* _Exercise_
Output the listing verbatim, leaving out every picture.

* _Data to use_

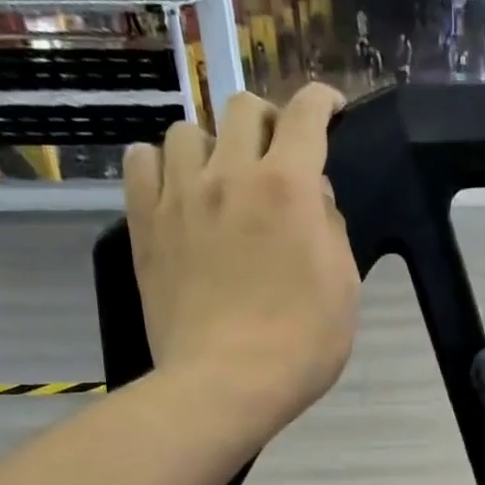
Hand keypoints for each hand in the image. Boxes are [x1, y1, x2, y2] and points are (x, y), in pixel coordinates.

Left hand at [122, 84, 358, 425]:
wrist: (225, 384)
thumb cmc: (301, 345)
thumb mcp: (344, 288)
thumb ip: (331, 227)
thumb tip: (314, 196)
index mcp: (288, 187)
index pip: (306, 115)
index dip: (323, 101)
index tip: (331, 110)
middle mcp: (231, 175)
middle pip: (242, 107)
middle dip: (268, 121)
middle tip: (277, 155)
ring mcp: (180, 196)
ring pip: (187, 130)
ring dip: (212, 144)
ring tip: (221, 178)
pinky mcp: (145, 223)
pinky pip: (140, 161)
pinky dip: (161, 163)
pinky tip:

* _Finished task_
Hand keypoints for each hand in the image. Boxes are [x1, y1, x2, y2] and points are (x, y), in pixel coordinates.

Left hand at [122, 84, 358, 425]:
wrist: (225, 384)
thumb cmc: (301, 345)
thumb mcp: (344, 288)
thumb ip: (331, 227)
thumb tip: (314, 196)
index mcp: (288, 187)
index pip: (306, 115)
index dip: (323, 101)
index tip: (331, 110)
middle mcp: (231, 175)
middle pip: (242, 107)
middle dip: (268, 121)
middle tip: (277, 155)
ring mcp: (180, 196)
ring pip: (187, 130)
ring dip: (212, 144)
ring tip: (221, 178)
pinky mcp: (145, 223)
pinky pip: (140, 161)
pinky dip: (161, 163)
pinky tip:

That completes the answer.